To-do item
Search the records for the word "Income" and report each line that has it.

* * * * * * *

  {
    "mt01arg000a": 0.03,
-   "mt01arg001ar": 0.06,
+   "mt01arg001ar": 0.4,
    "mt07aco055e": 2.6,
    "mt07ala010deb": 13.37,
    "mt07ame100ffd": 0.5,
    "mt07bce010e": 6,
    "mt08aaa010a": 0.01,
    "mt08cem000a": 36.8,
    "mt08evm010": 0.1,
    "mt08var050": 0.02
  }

* * * * * * *

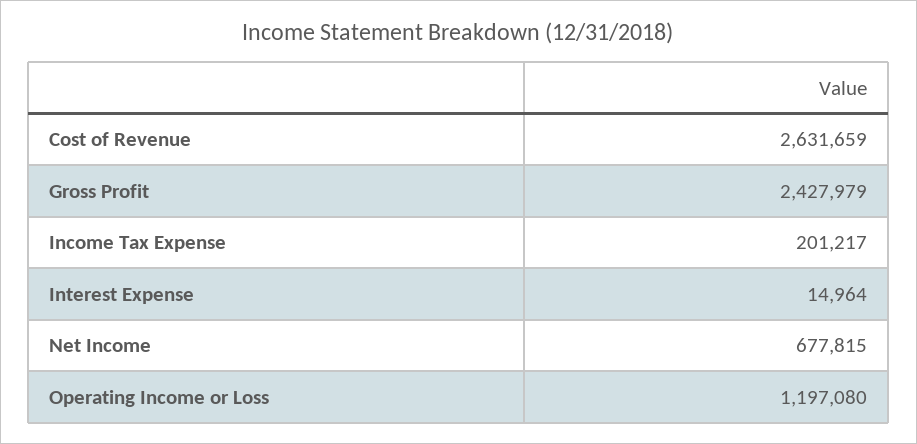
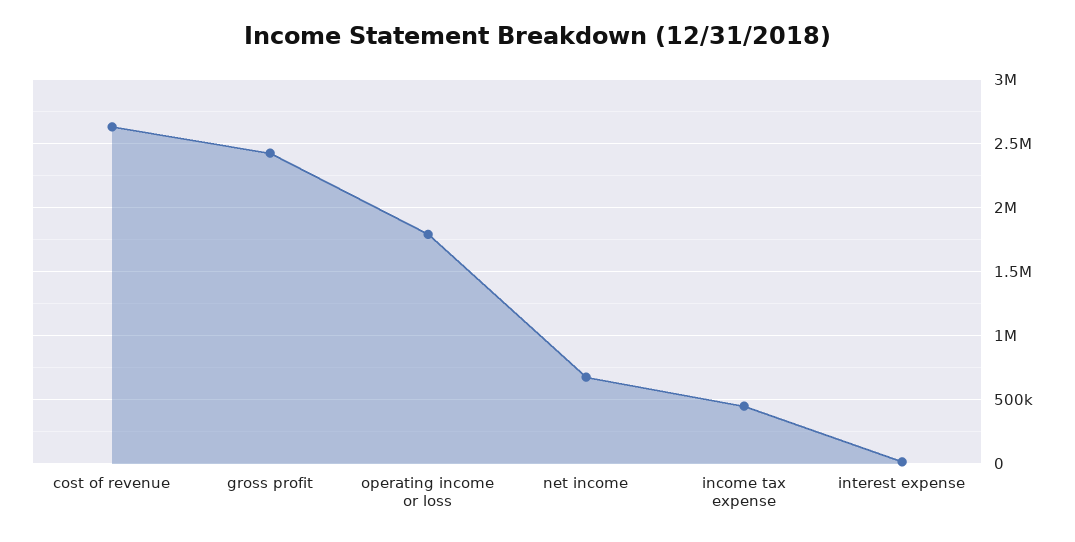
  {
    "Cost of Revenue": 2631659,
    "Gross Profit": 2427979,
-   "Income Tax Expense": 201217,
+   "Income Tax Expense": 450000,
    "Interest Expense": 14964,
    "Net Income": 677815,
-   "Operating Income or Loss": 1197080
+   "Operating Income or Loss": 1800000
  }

* * * * * * *

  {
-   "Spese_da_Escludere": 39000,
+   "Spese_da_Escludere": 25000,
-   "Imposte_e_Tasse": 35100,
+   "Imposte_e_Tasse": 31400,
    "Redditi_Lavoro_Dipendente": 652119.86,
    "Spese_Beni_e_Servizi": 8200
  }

* * * * * * *

Response to this exercise
-   "Income Tax Expense": 201217,
+   "Income Tax Expense": 450000,
    "Net Income": 677815,
-   "Operating Income or Loss": 1197080
+   "Operating Income or Loss": 1800000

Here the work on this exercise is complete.